A few weeks ago, Brian won a gift card in a golf tournament. He went to the store, and came home with a craftsman-style birdhouse and a sign that said “Good people drink good beer.”
So clearly, only the necessities of life.
On a Saturday afternoon, he went to the forest on the hill behind our house, tinies in tow. He wanted to hang that gorgeous birdhouse on a tree in there. I was of the opinion that we should stick the birdhouse on a stake, on the fence, or on the deck perhaps, anywhere but on a tree in the middle of the public forest.
But he wouldn’t be moved, he wanted that birdhouse in the middle of the forest. He carefully measured the exact tree from our bedroom window, because he wanted to see it when he was laying down in bed, he wanted his eyes to find it in the morning light.
Noisy and crashing, the explorers pushed through the bracken and blackberry bushes, hacking a path through the dense undergrowth. The tinies stuck their hot feet in the creek behind the fence, Evelynn was barricaded on the deck, hanging onto the railings like a prisoner in for twenty, and she wept her small yearnings to be with them. I stood on the deck beside her, he stretched his tall frame out on a six foot ladder in the middle of a forest, hollering questions about whether or not it was straight. Who can tell from here? I shot back. He laughed.
He nailed the birdhouse to the tree, climbed down the ladder, brought home the tinies, filthy and wet and joy-filled.
There hasn’t been a bird in the damn thing yet.

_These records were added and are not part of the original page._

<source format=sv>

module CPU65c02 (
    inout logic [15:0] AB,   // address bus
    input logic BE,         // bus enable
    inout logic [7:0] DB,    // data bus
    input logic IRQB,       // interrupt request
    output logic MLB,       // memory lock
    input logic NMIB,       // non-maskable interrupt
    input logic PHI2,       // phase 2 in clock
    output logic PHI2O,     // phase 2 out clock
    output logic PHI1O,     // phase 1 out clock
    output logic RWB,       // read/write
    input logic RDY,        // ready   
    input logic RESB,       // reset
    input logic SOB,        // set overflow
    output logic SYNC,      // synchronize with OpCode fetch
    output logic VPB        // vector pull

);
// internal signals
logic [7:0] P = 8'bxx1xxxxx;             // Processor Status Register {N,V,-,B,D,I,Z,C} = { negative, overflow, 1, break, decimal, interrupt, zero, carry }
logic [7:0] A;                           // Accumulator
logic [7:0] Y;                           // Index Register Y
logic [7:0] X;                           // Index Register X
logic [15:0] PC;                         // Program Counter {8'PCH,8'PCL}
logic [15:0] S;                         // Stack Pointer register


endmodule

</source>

Anne figures that birds aren’t inside the birdhouse because fairies figured out it was the nicest house in the forest, and took up their residence. Now she spins elaborate tales about Tinkerbell, and when the wind swirls through the trees, she muses that Vidia must be visiting for the day. Every day, I see that birdhouse out of my kitchen window, I see it when I go to bed at night, a small white and blue birdhouse, in the middle of a forest, empty and beautiful, our own road to nowhere, the birdhouse without birds in a forest behind our fence, public land.
I asked him if he wished he’d listened to me (I’m not above a good “I told you so” now and then…).

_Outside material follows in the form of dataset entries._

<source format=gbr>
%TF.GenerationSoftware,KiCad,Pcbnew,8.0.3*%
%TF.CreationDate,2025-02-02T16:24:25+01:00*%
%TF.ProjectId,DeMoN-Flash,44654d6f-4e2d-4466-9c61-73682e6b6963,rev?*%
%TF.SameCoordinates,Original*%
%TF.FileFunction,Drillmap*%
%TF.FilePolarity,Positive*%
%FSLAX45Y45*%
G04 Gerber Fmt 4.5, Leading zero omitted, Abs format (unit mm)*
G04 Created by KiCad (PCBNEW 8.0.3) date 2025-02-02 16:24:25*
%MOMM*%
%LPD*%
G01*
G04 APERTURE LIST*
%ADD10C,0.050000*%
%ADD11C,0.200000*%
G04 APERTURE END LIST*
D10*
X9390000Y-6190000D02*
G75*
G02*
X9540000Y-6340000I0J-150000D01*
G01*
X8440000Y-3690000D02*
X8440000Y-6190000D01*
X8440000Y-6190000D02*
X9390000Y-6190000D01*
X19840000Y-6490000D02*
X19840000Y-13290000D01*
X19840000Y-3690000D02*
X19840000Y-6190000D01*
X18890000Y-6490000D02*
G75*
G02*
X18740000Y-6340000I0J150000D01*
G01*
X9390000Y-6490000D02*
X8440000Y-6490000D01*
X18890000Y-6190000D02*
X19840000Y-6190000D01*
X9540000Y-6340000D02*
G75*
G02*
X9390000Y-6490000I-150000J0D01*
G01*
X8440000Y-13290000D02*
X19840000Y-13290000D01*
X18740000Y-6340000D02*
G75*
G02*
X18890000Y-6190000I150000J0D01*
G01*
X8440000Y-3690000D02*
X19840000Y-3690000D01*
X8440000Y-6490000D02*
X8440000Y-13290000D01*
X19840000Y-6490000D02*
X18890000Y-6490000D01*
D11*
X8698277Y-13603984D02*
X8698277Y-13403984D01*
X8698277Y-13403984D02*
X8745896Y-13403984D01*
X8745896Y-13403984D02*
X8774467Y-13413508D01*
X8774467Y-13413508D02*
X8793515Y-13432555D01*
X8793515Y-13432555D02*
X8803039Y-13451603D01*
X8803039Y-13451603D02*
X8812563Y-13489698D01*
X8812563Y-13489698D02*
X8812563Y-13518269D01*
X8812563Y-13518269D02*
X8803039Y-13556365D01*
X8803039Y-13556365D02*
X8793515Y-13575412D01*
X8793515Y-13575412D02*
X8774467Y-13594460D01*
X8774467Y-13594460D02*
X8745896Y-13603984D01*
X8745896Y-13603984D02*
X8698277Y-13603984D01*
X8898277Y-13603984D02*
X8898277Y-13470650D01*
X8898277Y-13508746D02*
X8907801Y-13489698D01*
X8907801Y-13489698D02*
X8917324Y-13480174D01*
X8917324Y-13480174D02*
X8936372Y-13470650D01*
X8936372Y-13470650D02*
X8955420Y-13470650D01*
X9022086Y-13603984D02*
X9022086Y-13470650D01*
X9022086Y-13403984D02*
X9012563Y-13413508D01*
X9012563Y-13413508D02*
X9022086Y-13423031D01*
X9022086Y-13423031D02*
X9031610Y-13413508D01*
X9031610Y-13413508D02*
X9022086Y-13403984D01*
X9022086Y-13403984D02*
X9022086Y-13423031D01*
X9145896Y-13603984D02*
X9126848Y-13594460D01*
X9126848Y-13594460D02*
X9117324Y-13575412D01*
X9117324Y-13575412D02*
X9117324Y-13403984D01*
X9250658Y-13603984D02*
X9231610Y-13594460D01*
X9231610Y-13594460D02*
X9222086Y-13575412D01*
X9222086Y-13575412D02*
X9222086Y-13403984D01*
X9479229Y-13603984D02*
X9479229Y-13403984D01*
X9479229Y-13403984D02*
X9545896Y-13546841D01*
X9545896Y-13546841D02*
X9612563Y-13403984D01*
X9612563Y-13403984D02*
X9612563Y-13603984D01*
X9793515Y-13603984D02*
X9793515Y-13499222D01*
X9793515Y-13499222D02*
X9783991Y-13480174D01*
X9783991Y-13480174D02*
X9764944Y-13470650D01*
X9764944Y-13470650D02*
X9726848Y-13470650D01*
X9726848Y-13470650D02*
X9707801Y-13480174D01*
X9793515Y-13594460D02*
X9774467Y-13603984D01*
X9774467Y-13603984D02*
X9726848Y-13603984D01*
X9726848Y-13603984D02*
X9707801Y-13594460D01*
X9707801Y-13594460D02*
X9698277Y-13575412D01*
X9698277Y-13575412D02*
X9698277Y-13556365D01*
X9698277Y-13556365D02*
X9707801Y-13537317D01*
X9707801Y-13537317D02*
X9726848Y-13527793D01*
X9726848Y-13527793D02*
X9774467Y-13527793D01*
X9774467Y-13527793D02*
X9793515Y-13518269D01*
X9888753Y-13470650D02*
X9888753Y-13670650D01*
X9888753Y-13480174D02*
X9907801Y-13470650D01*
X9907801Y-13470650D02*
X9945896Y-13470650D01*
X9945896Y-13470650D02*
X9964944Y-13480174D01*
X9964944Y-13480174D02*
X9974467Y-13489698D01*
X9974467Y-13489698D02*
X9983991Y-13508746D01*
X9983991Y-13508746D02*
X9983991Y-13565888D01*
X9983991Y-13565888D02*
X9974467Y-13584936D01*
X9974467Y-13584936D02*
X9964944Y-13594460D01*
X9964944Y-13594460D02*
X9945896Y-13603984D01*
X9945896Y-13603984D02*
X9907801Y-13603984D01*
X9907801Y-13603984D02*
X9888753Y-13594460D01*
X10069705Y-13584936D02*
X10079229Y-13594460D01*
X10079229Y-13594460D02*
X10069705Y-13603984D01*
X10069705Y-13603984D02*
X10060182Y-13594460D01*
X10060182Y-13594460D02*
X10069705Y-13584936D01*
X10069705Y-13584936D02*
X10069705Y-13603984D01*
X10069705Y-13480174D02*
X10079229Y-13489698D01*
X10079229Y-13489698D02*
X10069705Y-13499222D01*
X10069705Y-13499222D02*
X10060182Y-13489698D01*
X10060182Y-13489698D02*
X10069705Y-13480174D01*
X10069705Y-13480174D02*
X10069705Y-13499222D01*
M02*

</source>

Not a bit, he smiled. It just makes me happy to see it out there, even if that’s the only reason it’s there, it’s just for us to see.
Friends come over, and they always spot it out there, their delight at an elaborate birdhouse in the middle of the trees makes it evident that he was right, and what would love be like without space to be delighted, to do things that don’t make sense just for the fun of it?
Last night, I was awake in bed, enjoying the still house, he was sound asleep, feet sticking out the covers, too long even for this gigantic bed. I glanced out the window into the summer night, I could hear the owls swooping out back, their enormous wings sweeping and moving the leaves, their screeching call. There in the dark green forest, a small wink of white, a light in the darkness, a bright spot in the night, a home for fairies, perhaps, but it was just for us to see together, a gift.
I understood at last, and when I shifted in the bed, he reached out for me, even in his sleep, as always.
But the Good People Drink Good Beer sign is still headed for the garage.